Heuristic Bias Example (CFA Reading)

ok, I don’t know why but I really want to know how to actually solve the ‘anchoring-and-adjustment conservatism’ example in R7 (CFAI) pg 9. "Imagine 100 book bags, each of whoch contains 1,000 poker chips. Forty-five bags contain 700 black chips and 300 red chips. The other 55 bags contain 300 black chips and 700 red chips. You cannot see inside either bag. One of the bags is selected at random by means of a coin toss. Consider the following two questions about the book bag. 1. what probability would you assing to the event that the selected bag contains predominantly black chips? 2. Imagine taht 12 chips are drawn, with replacement, from the selected bag. These 12 draws produce 8 blacks and 4 reds. Would you use the new information about the drawing of chips to revise your probability that the selected bag contains predominantly black chips? If so, what new probability would you assing? The answer to 1. is easy - .45 But the answer to the second one is supposed to be 96.04%. I would love to know how to get to this number. thanks!
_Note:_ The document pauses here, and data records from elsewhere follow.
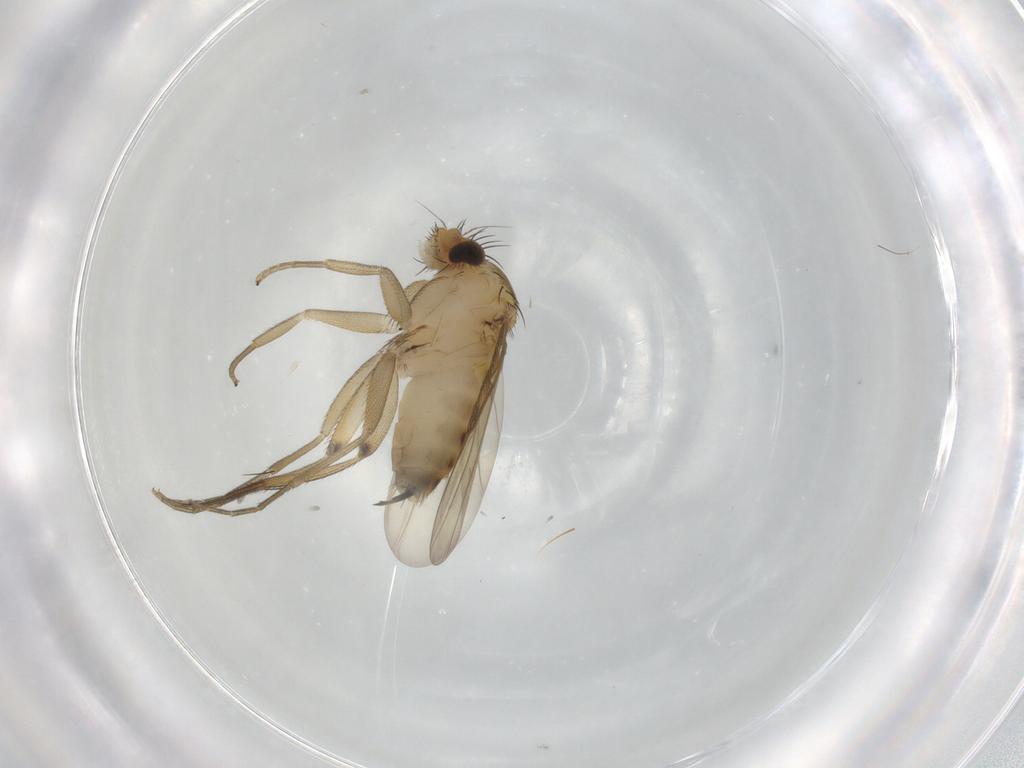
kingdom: Animalia
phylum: Arthropoda
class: Insecta
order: Diptera
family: Phoridae
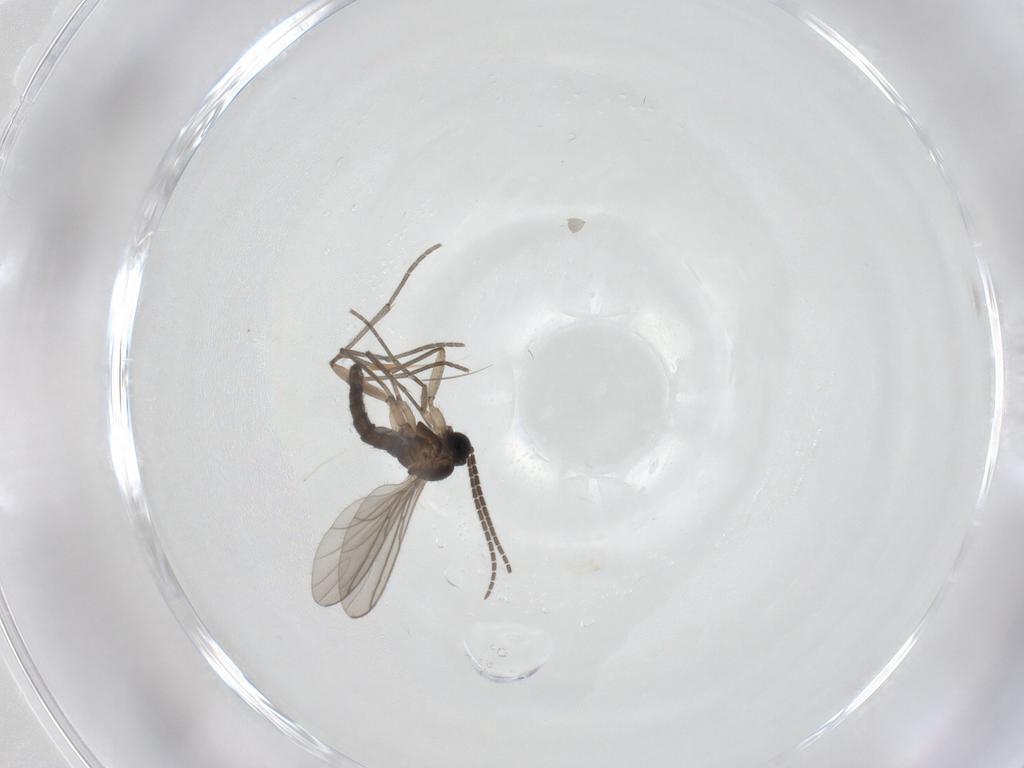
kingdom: Animalia
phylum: Arthropoda
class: Insecta
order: Diptera
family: Sciaridae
I may come up with a more elegant way to explain this, but for now this is what I have. Assuming the bag has more black chips: This is a case of binomial sampling (CFA level I :-)) where 12 identical trials, each a Bernoulli trial results in one of two mutually exclusive outcomes (red or black). The probability of getting black = .7 (700/1000). The probability of drawing 8 black out of 12 chips = 12! /( 8!*4!)* .7^8 * (1-.7)^(12-8) = .2311397 If the bag has more red chips, the equivalent probability will be 12! /( 8!*4!)* .7^(12-8) * (1-.7)^(8) = .007797 Thus the chance for bag having more blacks = .2311397 /(.2311397+.007797) = 96.74%, A more direct calculation would be [.7^8 * (1-.7)^(12-8)] / {[.7^8 * (1-.7)^(12-8)] + [(.7^(12-8) * (1-.7)^(8)]} not exactly the same answer in the text 96.04%, but close enough, probably due to rounding errors.

elcfa explained it well. I’m getting 96.74% with the binomial as well. Here’s how CFAI is getting 96.04%…though I don’t believe it is the correct thing to do. In elcfa’s desctiption (and what I’m getting) the key numbers are: .2311397 (black dominant bag) and .007797 (red dominant bag). CFAI is taking .2311397 and multiplying by 45% to get 0.104013 and taking .007797 and multiplying by 55% to get 0.004289 now, 0.104013 / (0.104013 + 0.004289) = 96.04% I just don’t think that is the correct thing to do. Anyone have any clarification on this little discrepancy?

we already discussed this and have resolved it, the thread is here maybe about a month back if you look

Thanks, DoubleDip. we already discussed this and have resolved it, > the thread is here maybe about a month back if you > look

Hey, calm down! I didn’t deserve your attack, if you pay attention I am one who tries to help on these forums and I never say ‘search’ and so on. You are reading something into my response that is not there. Did it not occur to you that maybe I wasn’t able to pull up the link when I posted before - maybe I was posting from a bbery and I was trying to help as quickly as I could - but now that I can find the link, here you go. http://www.analystforum.com/phorums/read.php?13,1069468

Thanks everyone for explaining! I am pulling up my L1 readings… DoubleDip - I promise to search through the forums next time, I was just 100% positive no one would be interested in this :slight_smile:

I’ll take sometime to explain the solution to this problem. It’s a wonderful illustration of the Baye’s theorem. Define two events A and B as: A: Selecting a bag that’s got predominantly black chips. B: Drawing 12 chips and ending up with 8 black and 4 red chips. It’s our job to find out P(A given B). Now P(A given B) = P(A or B)/P(B) = P(B given A)*P(A)/P(B) We’re left to find out the values of each of the individual probabilities that go into the above equation. The easiest first -> P(A) = 0.45 P(B given A) is nothing but landing with 8 “successes” (defined as the event where a black chip is obtained in the selection) with the probability of “success” being 0.7. This equals 12C8 * 0.7^8 * 0.3^4 = 0.23114 P(B) = P(B given A)*P(A) + P(B given A’)*P(A’) = 0.23114*0.45 + [12C8* 0.3^8 * 0.7^4]*0.55 = 0.10832 Hence, P(A given B) = 0.45*0.23114/0.10832 = 96.04% (exact) Elcfa has made a conceptual mistake…

I agreed that I did not apply Baye’s theory. I knew about it myself soon after the posting, but did not have access to Internet to correct the posting until very late. By then, others have made the point, so it became superfluous for me to repeat it. My calculation would have been correct if the prior probability had been 0.5, instead of 0.45.

I’m glad others are interested in this, I also was very curious when I came across it and HAD to figure it out.